The application consists of two main components:
  1. A frontend interface running on CPU instances using FastAPI and Gradio.
  2. A separate Llama model endpoint running on GPU instances. (For a comprehensive example for deploying Llama 8B with TensorRT here.)
This separation enables:
  • Keep the frontend always available while minimizing costs (CPU-only).
  • Scale the GPU-intensive model independently based on demand.
  • Optimize resource allocation for different components.

Prerequisites

Before starting, you’ll need:
  • A Cerebrium account (sign up here).
  • The Cerebrium CLI installed: pip install --upgrade cerebrium.
  • A Llama model endpoint (or other LLM API endpoint).

Basic Setup

First, create a new directory for your project and initialize it:
cerebrium init 2-gradio-interface
Add the following configuration to cerebrium.toml:
[cerebrium.deployment]
name = "2-gradio-interface"
python_version = "3.12"
disable_auth = true
include = ['./*', 'main.py', 'cerebrium.toml']
exclude = ['.*']

[cerebrium.runtime.custom]
entrypoint = ["uvicorn", "main:app", "--host", "0.0.0.0", "--port", "8080"]
port = 8080
healthcheck_endpoint = "/health"

[cerebrium.hardware]
cpu = 2
memory = 4.0
compute = "CPU"

[cerebrium.scaling]
min_replicas = 0
max_replicas = 2
cooldown = 30
replica_concurrency = 10

[cerebrium.dependencies.pip]
gradio = "latest"
fastapi = "latest"
requests = "latest"
httpx = "latest"
uvicorn = "latest"
starlette = "latest"
This configuration:
  • Disables default JWT authentication, making the Gradio interface publicly accessible.
  • Sets the ASGI server entrypoint to Uvicorn.
  • Sets the default port to 8080.
  • Sets the health endpoint to /health for availability checks.
  • Configures hardware settings for the CPU instance.
  • Defines scaling with min/max replicas, cooldown, and concurrency (10 requests per replica).
  • Specifies required dependencies: Gradio, FastAPI, Requests, HTTPX, Uvicorn, and Starlette.
Set up the main entrypoint file (main.py).

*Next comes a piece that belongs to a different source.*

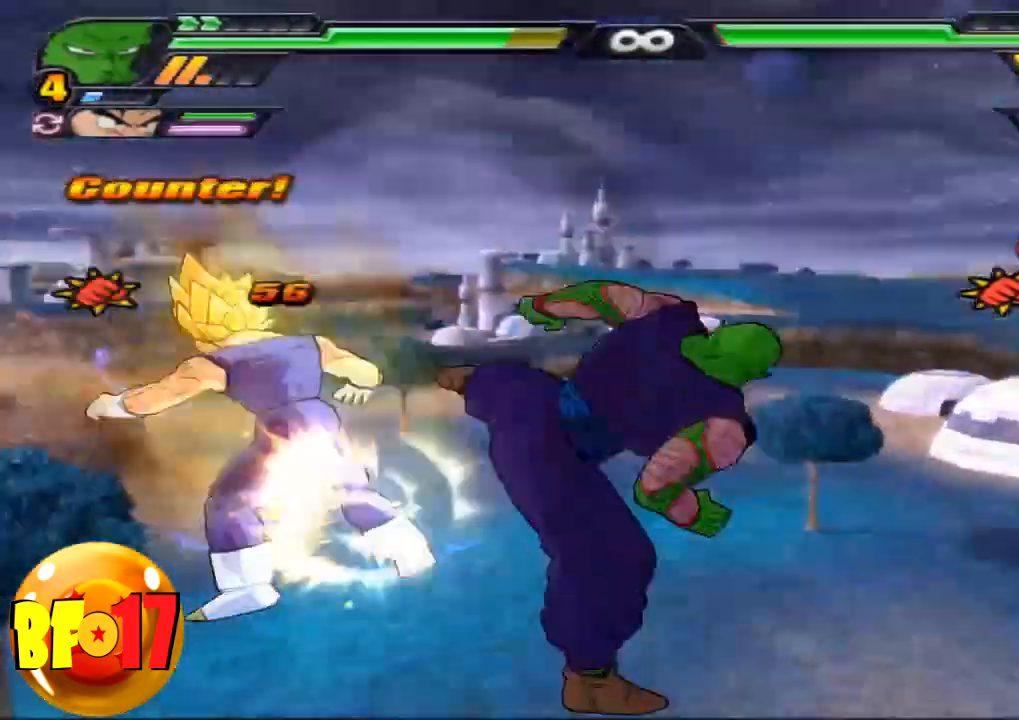
{"buttons": [], "left_stick": "center", "right_stick": "center", "events": [[33, "SQUARE", "down"], [133, "SQUARE", "up"], [234, "SQUARE", "down"], [467, "SQUARE", "up"]]}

Start by creating the FastAPI application:
# at the top of your main.py file
import requests
from typing import Optional, List

import httpx
from fastapi import FastAPI, Request
from starlette.responses import Response as StarletteResponse

app = FastAPI()

# Get the Gradio app URL (when running on Cerebrium)
GRADIO_HOST = os.getenv("GRADIO_HOST", "127.0.0.1")
GRADIO_PORT = int(os.getenv("GRADIO_PORT", "7860"))
GRADIO_URL = os.getenv("GRADIO_SERVER_URL", f"http://{GRADIO_HOST}:{GRADIO_PORT}")

# Health check endpoint
@app.get("/health")
async def health_check():
    return {"status": "healthy"}


@app.route("/{path:path}", include_in_schema=False, methods=["GET", "POST"])
async def gradio(request: Request):
    print(f"Forwarding request path: {request.url.path}")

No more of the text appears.